Tag: Bunker Hill

  • September 20, 1775: War for Sale

    Cover art for September 20, 1775: Detail of Romans' illustration of the Battle at Charlestown (Bunker Hill).

    Calling Bernard Romans a “Renaissance Man” wouldn’t be far from the truth, given his various talents and the fact that folks from that era were much more like people from the Renaissance than they are from modern times.

    Romans was a surveyor, a naturalist, an artist and an author. He was also an entrepreneur, which is what put him on our radar for today. And he was a ship’s captain, which meant that he had a front-row seat to the War for Independence.

    It was his  “An Exact View of the Late Battle at Charlestown, June 17th, 1775,” which he sold through a classified ad in a Philadelphia newspaper, that gave him great commercial success. Although many were sold then, few copies exist today and they’re worth nearly $70,000 in good shape.

  • June 25, 1775: Peter Brown Saw It All

    Cover art for June 25, 1775: the gravestone of Peter and Olive Brown, in Lunenburg, Massachusetts. via Find-a-Grave.com.

    There are lots of times when historians have to pull a lot of small pieces together to get a decent picture of events. They use oddball clues such as artifacts in paintings to determine someone’s state of health, for instance. They have to take into account that published reports could be propaganda in nature.

    But once in a while, something turns up that was written more or less at the time it happened, and what’s more it was written by someone who doesn’t necessarily have an agenda.

    And in this case, nobody even knew it existed until a hundred years later. Exactly a hundred years later, in fact. A young soldier named Peter Brown wrote a letter to his mother just a few days after the Bunker Hill battle to tell her what happened. He spared few details and told a rather complete story of a couple of days’ worth of activity. And while he did mail the letter, and his mother did receive it, it mostly lay in family archives until 1875, when a descendant found it and realized that it might be important.

    If you’re interested in seeing the letter itself, or reading a transcription, it’s available at the Massachusetts Historical Society’s website.

  • June 17, 1775: The Battle at Bunker Hill

    Cover art for June 17, 1775: The Death of General Warren at the Battle of Bunker's Hill (detail) by John Trumbull, 1786.

    In the long run, the Battle at Bunker Hill Breed’s Hill was a tactical win for the British, but they incurred heavy losses and it took three tries to get that win.

    So why is it one of the battles that so many Americans seem to remember all these years later?

    We’re speculating here, but it’s possible that, between this battle and the ones at Lexington and Concord, the Colonial forces realized that this was a war that they could actually win: it wasn’t crazy at all to fight the British army.
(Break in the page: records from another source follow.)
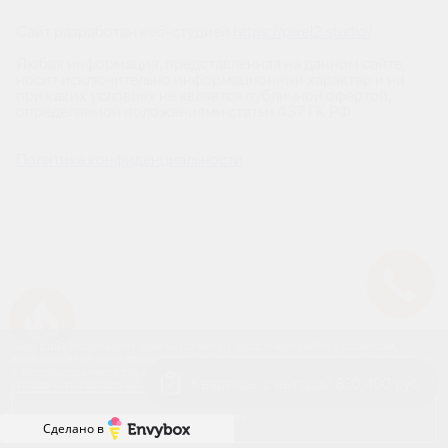
Сайт разработан веб-студией
https://pixel2.studio/
Любая информация, представленная на данном сайте,
носит исключительно информационный характер и ни
при каких условиях не является публичной офертой,
определяемой положениями статьи 437 ГК РФ.
Политика конфиденциальности
Успейте купить коммерческое помещение
Наш сайт использует файлы cookies. Продолжая работу с сайтом,
вы выражаете своё согласие на обработку ваших персональных данных
с использованием сервиса веб-аналитики и онлайн-маркетинга.
Квартиры с выгодой 830 400 руб.
Отключить cookies вы можете в настройках своего браузера.
Принять
Сделано в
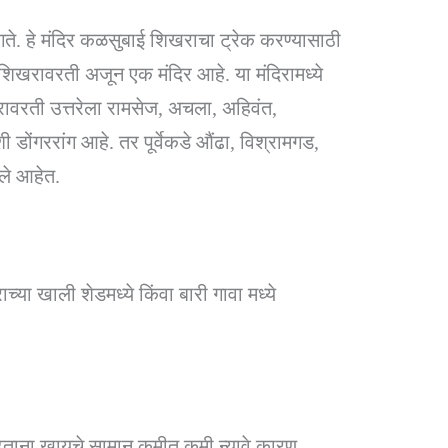
. हे मंदिर कळसुबाई शिखराचा ट्रेक करण्यासाठी
शिखरावरती अजून एक मंदिर आहे. या मंदिरामध्ये
वरती उत्तरेला रामसेज, अचला, अहिवंत,
 डोंगररांग आहे. तर पूर्वेकडे औंढा, विश्रामगड,
्ले आहेत.
या खाली शेडमध्ये किंवा बारी गावा मध्ये
ढताना खायचे सामान कमीत कमी न्यावे कारण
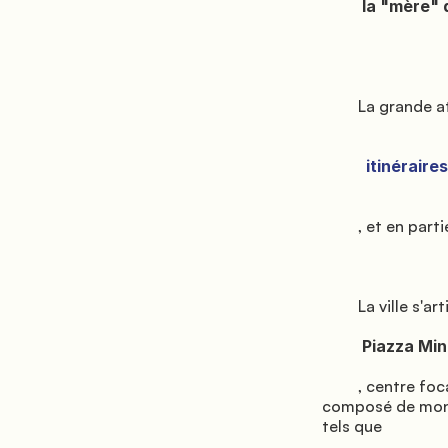
          la "mère" de la ville de Florence.

         La grande attraction du territoire de Fiesole provient en partie du charme des

           itinéraires entre forêts et collines

         , et en partie de la densité de monuments et de vestiges de son passé très ancien.

         La ville s'articule autour de

          Piazza Mino da Fiesole

         , centre focal de la Commune : à partir de la piazza Mino s'étend un vaste territoire 
composé de monum
tels que
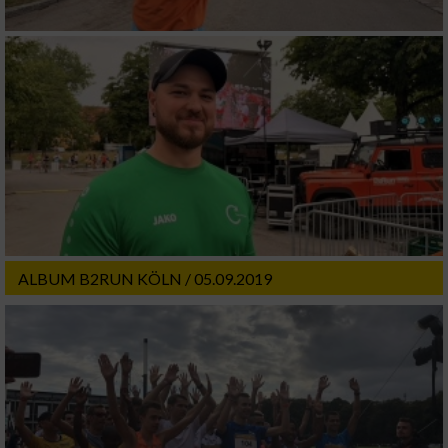
ALBUM B2RUN KÖLN / 05.09.2019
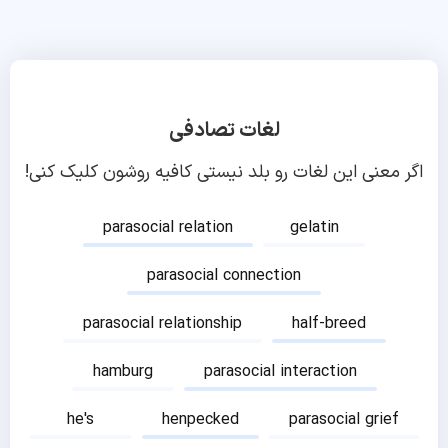
لغات تصادفی
اگر معنی این لغات رو بلد نیستی کافیه روشون کلیک کنی!
parasocial relation
gelatin
parasocial connection
parasocial relationship
half-breed
hamburg
parasocial interaction
he's
henpecked
parasocial grief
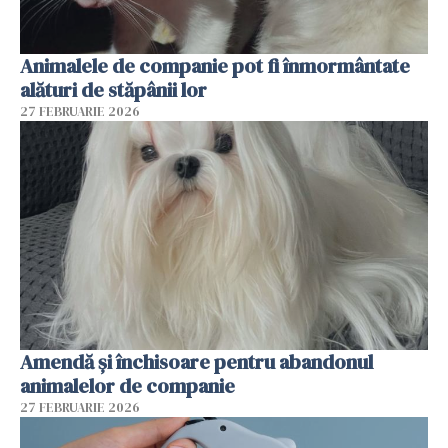
Animalele de companie pot fi înmormântate
alături de stăpânii lor
27 FEBRUARIE 2026
Amendă și închisoare pentru abandonul
animalelor de companie
27 FEBRUARIE 2026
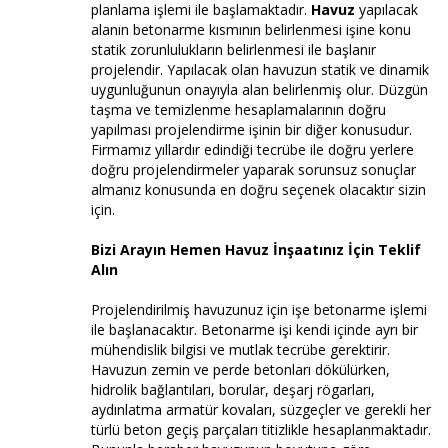
planlama işlemi ile başlamaktadır.
Havuz
yapılacak
alanın betonarme kısmının belirlenmesi işine konu
statik zorunlulukların belirlenmesi ile başlanır
projelendir. Yapılacak olan havuzun statik ve dinamik
uygunluğunun onayıyla alan belirlenmiş olur. Düzgün
taşma ve temizlenme hesaplamalarının doğru
yapılması projelendirme işinin bir diğer konusudur.
Firmamız yıllardır edindiği tecrübe ile doğru yerlere
doğru projelendirmeler yaparak sorunsuz sonuçlar
almanız konusunda en doğru seçenek olacaktır sizin
için.
Bizi Arayın Hemen Havuz İnşaatınız İçin Teklif
Alın
Projelendirilmiş havuzunuz için işe betonarme işlemi
ile başlanacaktır. Betonarme işi kendi içinde ayrı bir
mühendislik bilgisi ve mutlak tecrübe gerektirir.
Havuzun zemin ve perde betonları dökülürken,
hidrolik bağlantıları, borular, deşarj rögarları,
aydınlatma armatür kovaları, süzgeçler ve gerekli her
türlü beton geçiş parçaları titizlikle hesaplanmaktadır.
It almost didn’t matter that we didn’t win this one; the colonial militiamen could stand up against the British and force them to work much harder for their victories.

    There’s a scene in The Godfather, Part II in which Michael describes an incident he’d seen earlier in the day. He says he saw some Cuban rebels being rounded up by the soldiers, and one of them, rather than being taken prisoner, detontated a grenade on his person, taking a Captain of the Guard with him. From that he concluded that because the rebels weren’t getting paid to fight, they can actually win.

    That’s pretty much what happened here.